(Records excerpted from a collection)
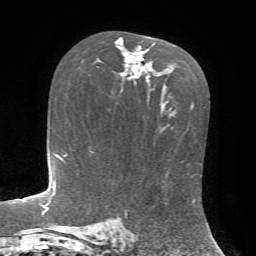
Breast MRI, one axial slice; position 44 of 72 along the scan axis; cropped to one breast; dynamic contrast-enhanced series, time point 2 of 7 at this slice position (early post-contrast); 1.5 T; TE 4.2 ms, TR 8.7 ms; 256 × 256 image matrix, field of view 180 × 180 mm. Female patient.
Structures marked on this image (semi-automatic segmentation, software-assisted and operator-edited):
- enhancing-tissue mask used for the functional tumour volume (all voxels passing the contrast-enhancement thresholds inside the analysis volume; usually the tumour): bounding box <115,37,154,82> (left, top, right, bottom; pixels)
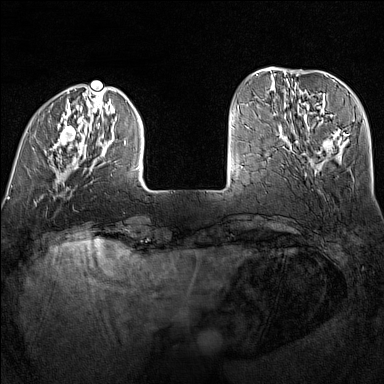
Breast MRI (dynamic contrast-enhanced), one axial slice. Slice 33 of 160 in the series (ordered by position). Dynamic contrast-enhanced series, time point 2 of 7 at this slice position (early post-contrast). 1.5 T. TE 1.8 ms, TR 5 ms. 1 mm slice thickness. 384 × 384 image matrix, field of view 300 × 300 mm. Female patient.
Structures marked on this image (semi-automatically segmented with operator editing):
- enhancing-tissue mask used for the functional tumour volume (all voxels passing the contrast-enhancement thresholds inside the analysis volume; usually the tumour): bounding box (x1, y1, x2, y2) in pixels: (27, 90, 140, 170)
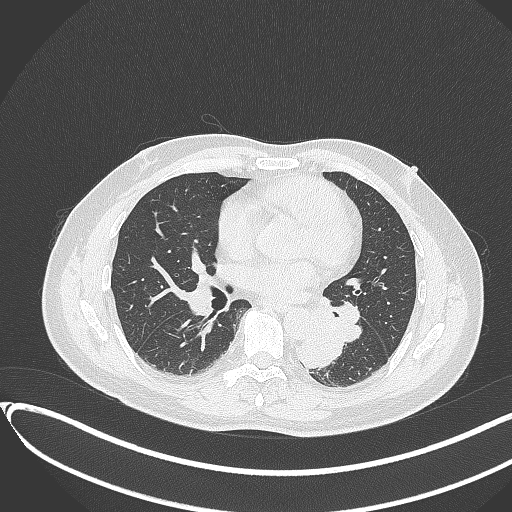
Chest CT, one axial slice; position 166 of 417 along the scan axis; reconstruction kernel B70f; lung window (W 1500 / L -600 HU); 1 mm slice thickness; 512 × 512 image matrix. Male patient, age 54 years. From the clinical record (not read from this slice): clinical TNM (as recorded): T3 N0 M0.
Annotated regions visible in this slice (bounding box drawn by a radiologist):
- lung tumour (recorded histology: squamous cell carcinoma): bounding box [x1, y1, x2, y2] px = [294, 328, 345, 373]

**Required work:** Report all lines of the data above that include the string "bounding".

**Reply:**
- enhancing-tissue mask used for the functional tumour volume (all voxels passing the contrast-enhancement thresholds inside the analysis volume; usually the tumour): bounding box <115,37,154,82> (left, top, right, bottom; pixels)
- enhancing-tissue mask used for the functional tumour volume (all voxels passing the contrast-enhancement thresholds inside the analysis volume; usually the tumour): bounding box (x1, y1, x2, y2) in pixels: (27, 90, 140, 170)
Annotated regions visible in this slice (bounding box drawn by a radiologist):
- lung tumour (recorded histology: squamous cell carcinoma): bounding box [x1, y1, x2, y2] px = [294, 328, 345, 373]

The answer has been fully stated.